Friday, October 2, 2009

The Volcano Bus: from Kigali to Butare


Thursday, Oct 1 - a long day continues...


Ditch repair on the road to Butare - the roads are in amazing condition.

The bus that arrives for us at the Milles Collines, for the trip to Butare.

A work gang of prisoners on the road to Butare.

Arrival at the Motel de Mont Huye in Butare

At a hardware store in Butare - a long translated negotiation to buy supplies for home-made footlights.

Rick at the Mont Huye - a beautiful place

1) We get caffeine at Bourbon Coffee in Kigali.

2) We get in the Volcano Bus. Seriously. Volcano. Gets in. The Volcano Bus.

3) We are driven south to Butare. About 3 hours. When they say Rwanda is the land of a thousand hills, they underestimate. It is rolling, beautiful, crowded, cultivated land.

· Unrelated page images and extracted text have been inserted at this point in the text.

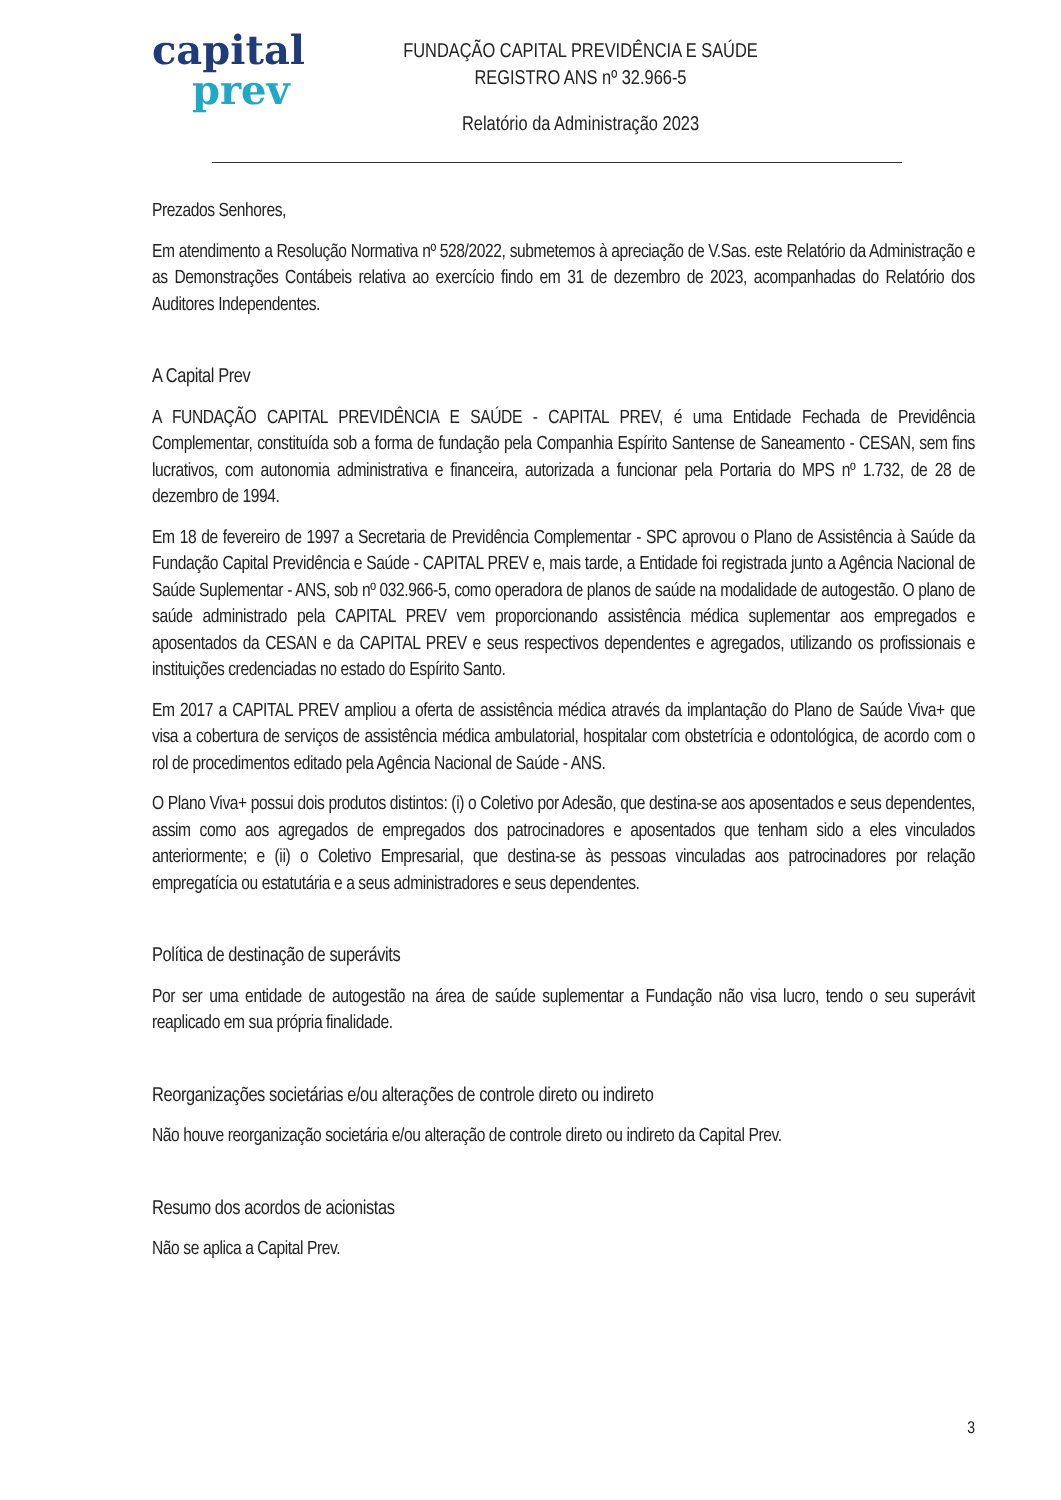capital
prev
FUNDAÇÃO CAPITAL PREVIDÊNCIA E SAÚDE
REGISTRO ANS nº 32.966-5
Relatório da Administração 2023
Prezados Senhores,
Em atendimento a Resolução Normativa nº 528/2022, submetemos à apreciação de V.Sas. este Relatório da Administração e as Demonstrações Contábeis relativa ao exercício findo em 31 de dezembro de 2023, acompanhadas do Relatório dos Auditores Independentes.
A Capital Prev
A FUNDAÇÃO CAPITAL PREVIDÊNCIA E SAÚDE - CAPITAL PREV, é uma Entidade Fechada de Previdência Complementar, constituída sob a forma de fundação pela Companhia Espírito Santense de Saneamento - CESAN, sem fins lucrativos, com autonomia administrativa e financeira, autorizada a funcionar pela Portaria do MPS nº 1.732, de 28 de dezembro de 1994.
Em 18 de fevereiro de 1997 a Secretaria de Previdência Complementar - SPC aprovou o Plano de Assistência à Saúde da Fundação Capital Previdência e Saúde - CAPITAL PREV e, mais tarde, a Entidade foi registrada junto a Agência Nacional de Saúde Suplementar - ANS, sob nº 032.966-5, como operadora de planos de saúde na modalidade de autogestão. O plano de saúde administrado pela CAPITAL PREV vem proporcionando assistência médica suplementar aos empregados e aposentados da CESAN e da CAPITAL PREV e seus respectivos dependentes e agregados, utilizando os profissionais e instituições credenciadas no estado do Espírito Santo.
Em 2017 a CAPITAL PREV ampliou a oferta de assistência médica através da implantação do Plano de Saúde Viva+ que visa a cobertura de serviços de assistência médica ambulatorial, hospitalar com obstetrícia e odontológica, de acordo com o rol de procedimentos editado pela Agência Nacional de Saúde - ANS.
O Plano Viva+ possui dois produtos distintos: (i) o Coletivo por Adesão, que destina-se aos aposentados e seus dependentes, assim como aos agregados de empregados dos patrocinadores e aposentados que tenham sido a eles vinculados anteriormente; e (ii) o Coletivo Empresarial, que destina-se às pessoas vinculadas aos patrocinadores por relação empregatícia ou estatutária e a seus administradores e seus dependentes.
Política de destinação de superávits
Por ser uma entidade de autogestão na área de saúde suplementar a Fundação não visa lucro, tendo o seu superávit reaplicado em sua própria finalidade.
Reorganizações societárias e/ou alterações de controle direto ou indireto
Não houve reorganização societária e/ou alteração de controle direto ou indireto da Capital Prev.
Resumo dos acordos de acionistas
Não se aplica a Capital Prev.
3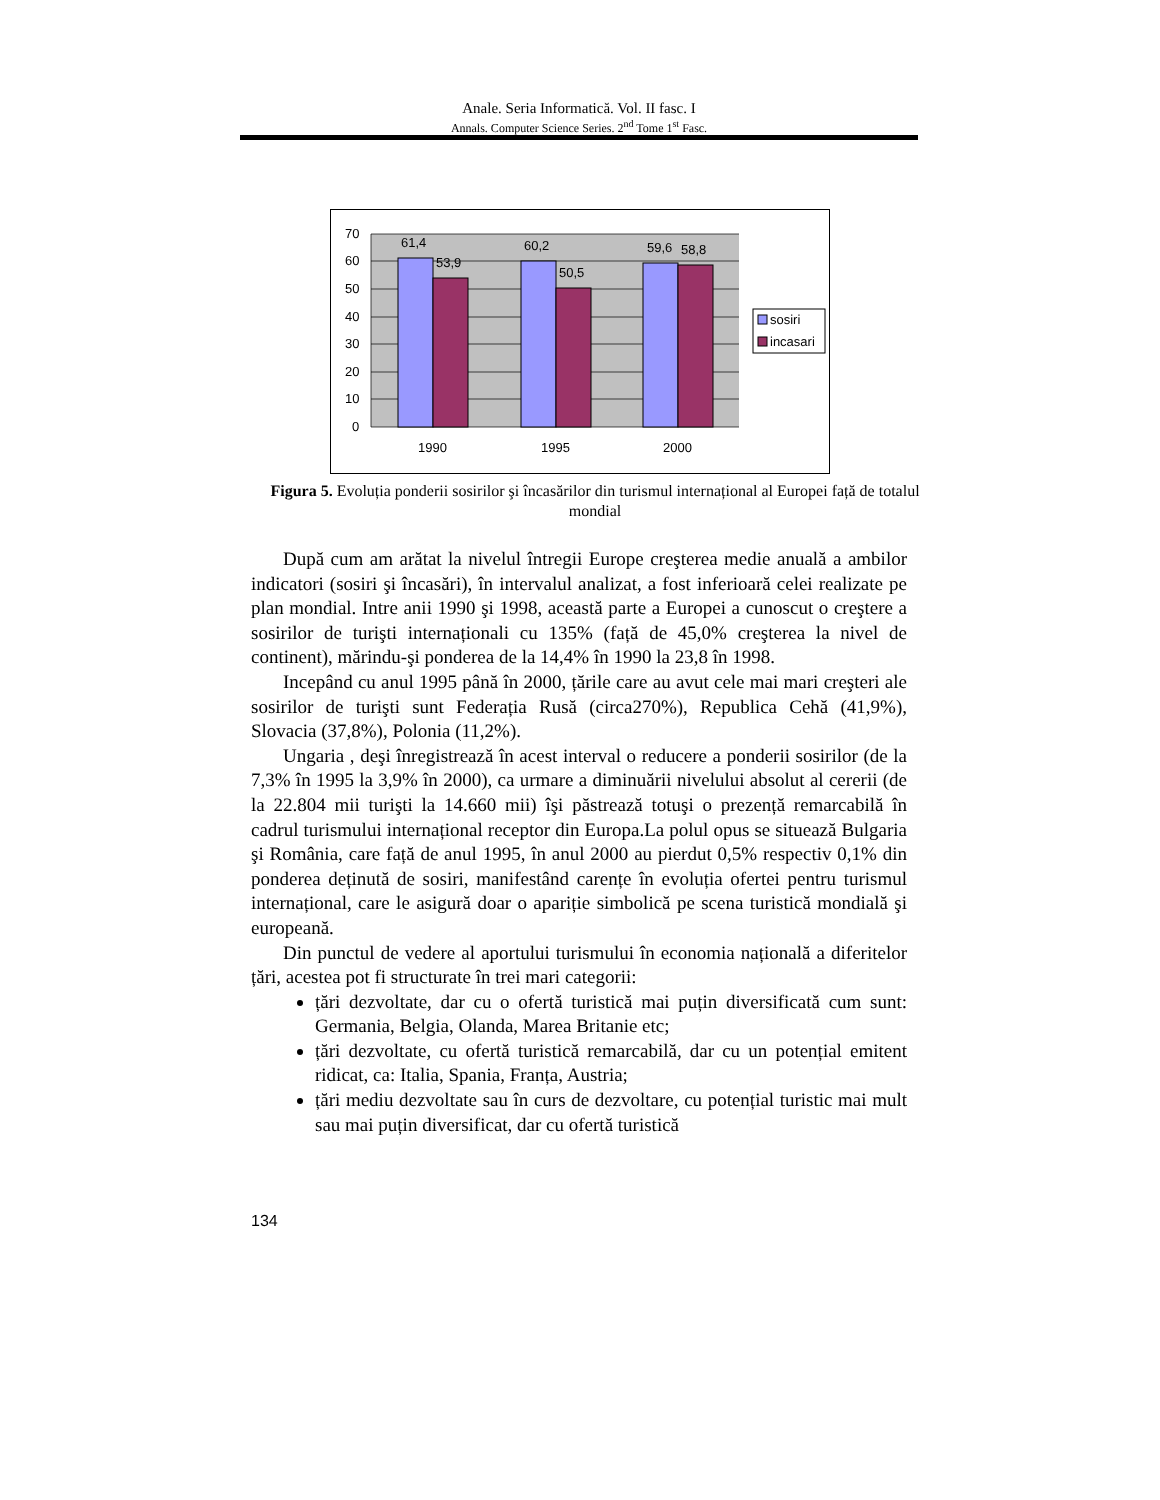Anale. Seria Informatică. Vol. II fasc. I
Annals. Computer Science Series. 2<sup>nd</sup> Tome 1<sup>st</sup> Fasc.
70
60
50
40
30
20
10
0
61,4
53,9
60,2
50,5
59,6
58,8
1990
1995
2000
sosiri
incasari
Figura 5. Evoluția ponderii sosirilor şi încasărilor din turismul internațional al Europei față de totalul mondial
După cum am arătat la nivelul întregii Europe creşterea medie anuală a ambilor indicatori (sosiri şi încasări), în intervalul analizat, a fost inferioară celei realizate pe plan mondial. Intre anii 1990 şi 1998, această parte a Europei a cunoscut o creştere a sosirilor de turişti internaționali cu 135% (față de 45,0% creşterea la nivel de continent), mărindu-şi ponderea de la 14,4% în 1990 la 23,8 în 1998.
Incepând cu anul 1995 până în 2000, țările care au avut cele mai mari creşteri ale sosirilor de turişti sunt Federația Rusă (circa270%), Republica Cehă (41,9%), Slovacia (37,8%), Polonia (11,2%).
Ungaria , deşi înregistrează în acest interval o reducere a ponderii sosirilor (de la 7,3% în 1995 la 3,9% în 2000), ca urmare a diminuării nivelului absolut al cererii (de la 22.804 mii turişti la 14.660 mii) îşi păstrează totuşi o prezență remarcabilă în cadrul turismului internațional receptor din Europa.La polul opus se situează Bulgaria şi România, care față de anul 1995, în anul 2000 au pierdut 0,5% respectiv 0,1% din ponderea deținută de sosiri, manifestând carențe în evoluția ofertei pentru turismul internațional, care le asigură doar o apariție simbolică pe scena turistică mondială şi europeană.
Din punctul de vedere al aportului turismului în economia națională a diferitelor țări, acestea pot fi structurate în trei mari categorii:
țări dezvoltate, dar cu o ofertă turistică mai puțin diversificată cum sunt: Germania, Belgia, Olanda, Marea Britanie etc;
țări dezvoltate, cu ofertă turistică remarcabilă, dar cu un potențial emitent ridicat, ca: Italia, Spania, Franța, Austria;
țări mediu dezvoltate sau în curs de dezvoltare, cu potențial turistic mai mult sau mai puțin diversificat, dar cu ofertă turistică
134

People work with hand tools. The roads are in amazing shape. Drivers are much less crazy than in Uganda, or Montreal. We see farmers, students, women with bundles on their heads, prisoners in work gangs wearing bright orange jumpsuits. We see the evidence of both genocide, and recovery. It is a big drive.

4) We arrive in Butare, in Huye district. Much bigger than we thought. The Hotel de Mont Huye is lovely.

5) We meet Gloria Magambo - who will become our guide and organizer. Gloria works for the festival, and is Help incarnate. She quickly becomes our hero. We visit a hardware store to buy wire, bulbs, and fixins for the homemade footlights we will need for the Kigali shows (we will be performing in a restaurant). We choose a different venue to do the show in in Butare - on the stage of the large Main Auditorium at the National University of Rwanda (a very beautiful campus). We begin to make plans for the lighting hang, sound and riser installation.

6) In a cab back from the theatre, I have my first conversation about the genocide. Gloria grew up in Uganda, exiled. She was a child when the genocide began. Her father escaped with her. They walked to Uganda. She is now the only relative her father has left. Rick asked her where she feels her home is. Nowhere, she says. In Uganda, she was called a foreigner. In Rwanda, she speaks the native language only haltingly. She is caught between places.

But she is radiant, and very good at her job.